PDF Slurp is my simple yet effective command-line tool specially tailored to pull text and images from PDF files. It's been primarily created to assist with personal knowledge development and learning. My intention behind creating PDF Slurp was to conveniently pull pages I've recently read into LLMs (and other AIs) for summarisation, flash card creation, etc. Whether you're compiling notes, building a personal knowledge base, or just satisfying your curiosity, PDF Slurp stands out as a handy assistant in your daily intellectual endeavors.
This tool is proudly homemade (mostly by Claude-3-Opus and GPT-4) and hosted here for anyone to clone and use. I've set it up for pipx
installation because, frankly, I'm a bit too lazy to navigate the official PyPI distribution process, and I prefer the simplicity of installing it directly from a local source.
- Extract text from designated pages or ranges in a PDF, perfect for piecing together your own distilled summaries or reflections.
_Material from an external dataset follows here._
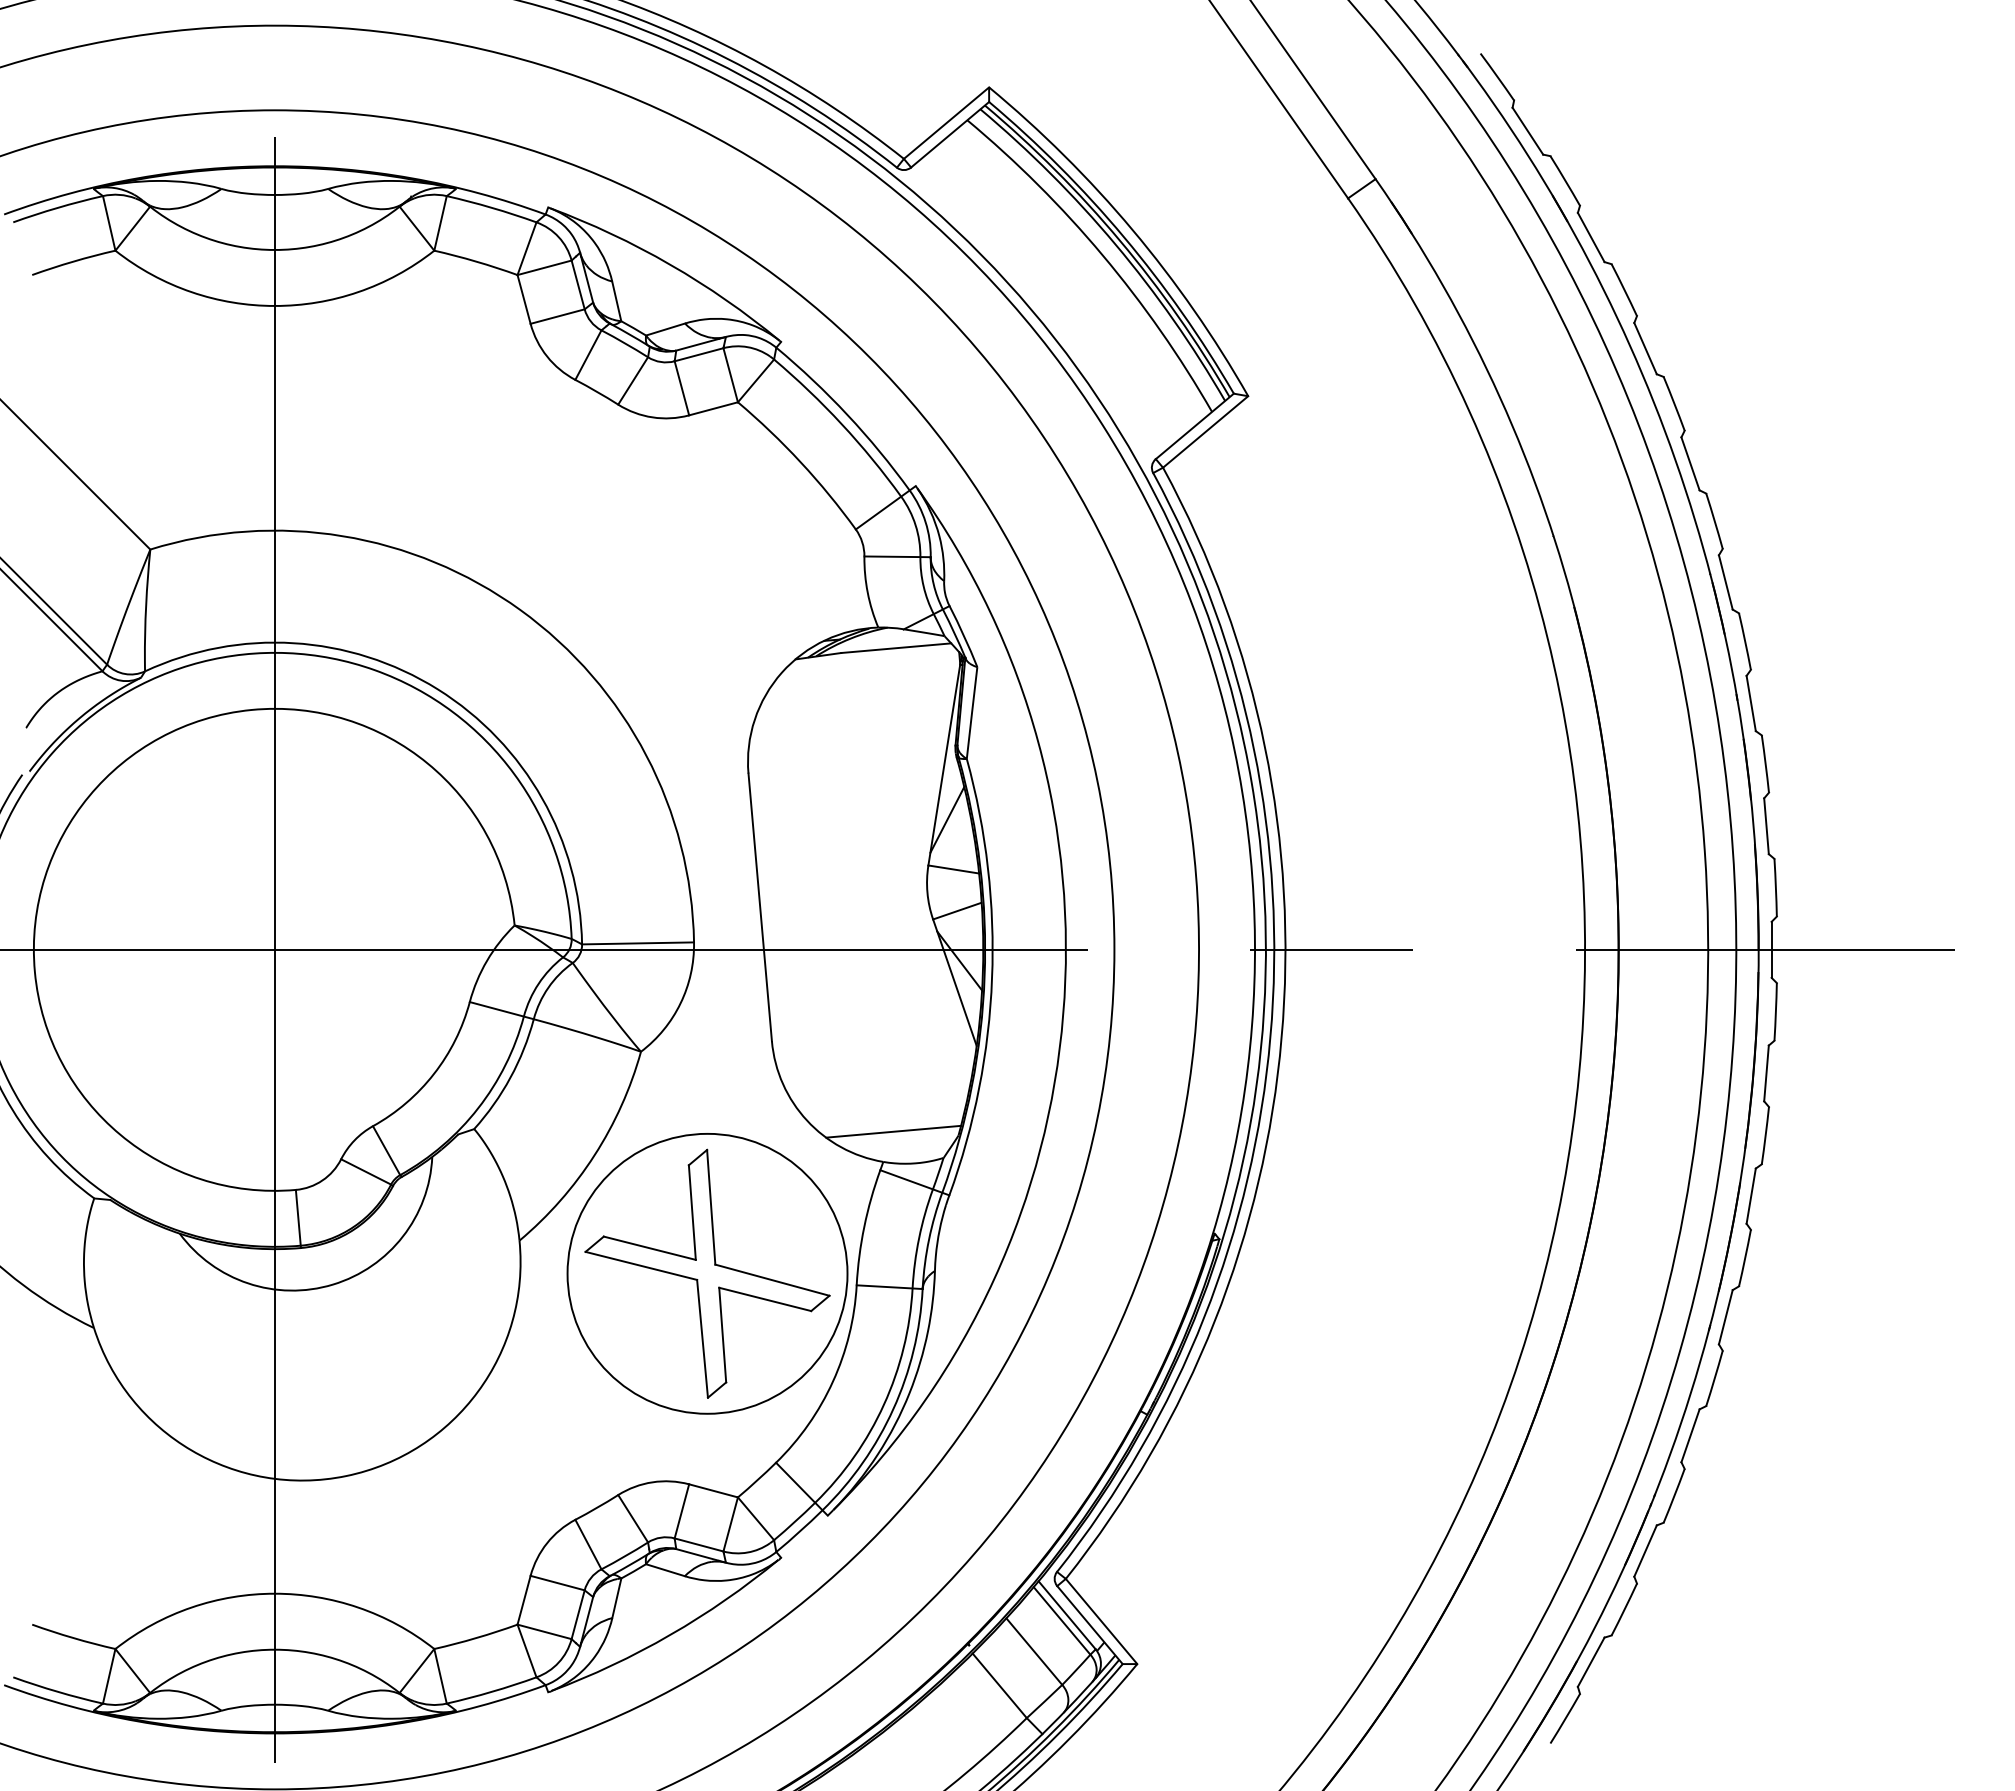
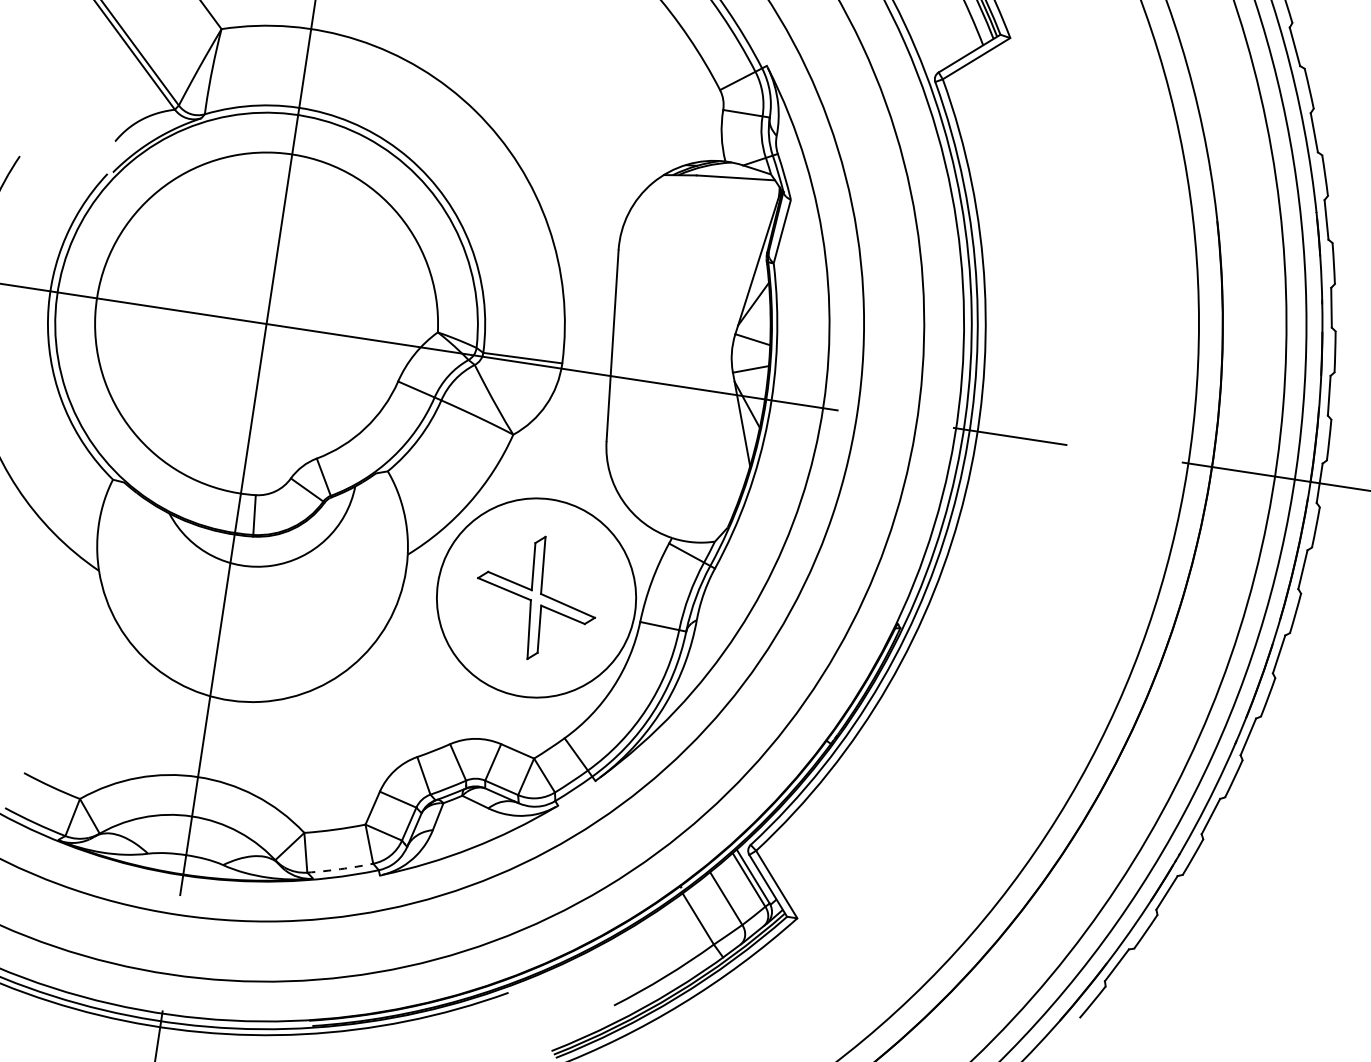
line: (893, 1131) -> (682, 517), removed
part: (707, 1273) -> (536, 597), size x0.7
arc: (492, 1691) -> (340, 869), solid -> dashed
- Extract all text from PDFs, enabling quick access to content without manual copying and pasting.
- Pull individual images from PDFs, useful for saving diagrams, charts, or artwork that sparks inspiration.
- Invert the colors of extracted images on the fly, because why not have fun with some customization?
- Python 3.6 or higher
- PyPDF2
- Pillow (PIL Fork)
To get PDF Slurp up and running on your system, pipx
is the way to go. It's straightforward and keeps things tidy by installing the tool in an isolated environment, which is ideal for casual toolmakers and users like me. Here's how to do it:
-
Make sure
pipx
is installed on your machine. If it's not, you can get it set up with:python3 -m pip install pipx python3 -m pipx ensurepath
-
Head on over to the root directory where
pdf_slurp
lives and install with:pipx install .
After that, you should be good to go. Launch PDF Slurp from anywhere in your terminal and enjoy the effortless data extraction!
Here are a few quick examples to show what PDF Slurp can do:
To extract text from pages 1 to 3 and page 5:
pdf-slurp /path/to/pdf -p 1-3,5
To extract all text from a PDF:
pdf-slurp /path/to/pdf --all-pages
To grab the third image from page 2:
pdf-slurp /path/to/pdf -p 2 -i 3
To invert the colors of the extracted image:
pdf-slurp /path/to/pdf -p 2 -i 3 -v
PDF Slurp is made available under the MIT License. For more details, check out the LICENSE file on the GitHub repository.
Happy learning and managing your PDFs!